Plumose aster (Symphyotrichum plumosum) is endemic to Florida and found only in a small 8-county cluster of counties in central north Florida in and around Torreya State Park and the Apalachicola National Forest. In this region, it can be common in well-drained upland habitats. These photos were taken in a sandhill ridge at Torreya State Park.It is very close in appearance and growth form to the widely distributed eastern silver aster (S. concolor), but is clearly distinguished from it by its noticeably recurved phyllaries. These are easily seen in the photos above.
This perennial wildflower has narrow, linear basal leaves covered by silvery silky hairs. The leaves are appressed to the stems. Mature plants reach a height of 2-3 feet by fall. Numerous flower heads are formed at the tips of the stems. Individual flowers are present for at least a month until late fall. Each is composed of many cornflower blue ray petals surrounding a central disc that is white. All true asters are favored by a wide variety of pollinating insects and this is no exception.

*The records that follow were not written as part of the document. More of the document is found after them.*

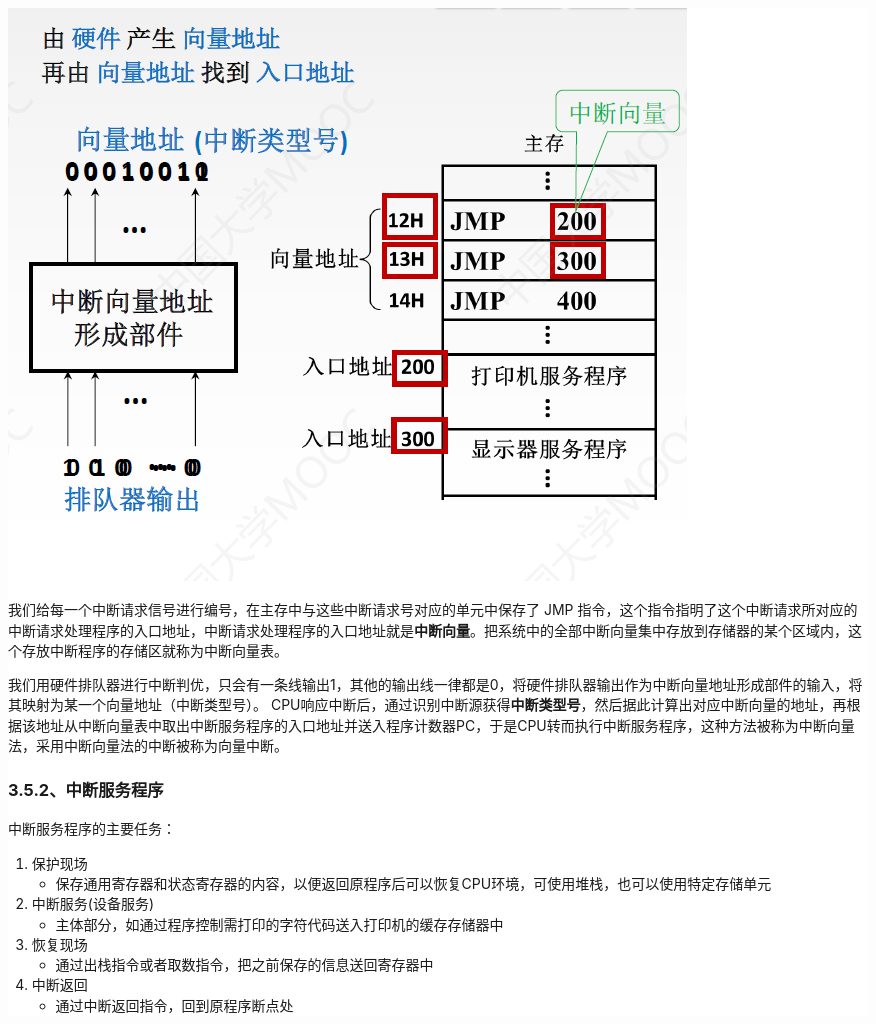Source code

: ![](王道计组第七章IO系统.assets/18.png)



我们给每一个中断请求信号进行编号，在主存中与这些中断请求号对应的单元中保存了 JMP 指令，这个指令指明了这个中断请求所对应的中断请求处理程序的入口地址，中断请求处理程序的入口地址就是**中断向量**。把系统中的全部中断向量集中存放到存储器的某个区域内，这个存放中断程序的存储区就称为中断向量表。

我们用硬件排队器进行中断判优，只会有一条线输出1，其他的输出线一律都是0，将硬件排队器输出作为中断向量地址形成部件的输入，将其映射为某一个向量地址（中断类型号）。 CPU响应中断后，通过识别中断源获得**中断类型号**，然后据此计算出对应中断向量的地址，再根据该地址从中断向量表中取出中断服务程序的入口地址并送入程序计数器PC，于是CPU转而执行中断服务程序，这种方法被称为中断向量法，采用中断向量法的中断被称为向量中断。



### 3.5.2、中断服务程序

中断服务程序的主要任务：

1. 保护现场
   - 保存通用寄存器和状态寄存器的内容，以便返回原程序后可以恢复CPU环境，可使用堆栈，也可以使用特定存储单元
2. 中断服务(设备服务)
   - 主体部分，如通过程序控制需打印的字符代码送入打印机的缓存存储器中
3. 恢复现场
   - 通过出栈指令或者取数指令，把之前保存的信息送回寄存器中
4. 中断返回
   - 通过中断返回指令，回到原程序断点处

Little seems to be written about plumose aster, perhaps because it has often been confused with eastern silver aster. It is a species I would dearly love to experiment with here at Hawthorn Hill and I hope to get seed to do that later this fall. I suspect that it has similar growing requirements to eastern silver aster which has done well here - well-drained soils and full sun. As I add more asters to my landscape/nursery each year, this species seems to deserve attention and to be made available to native plant gardeners.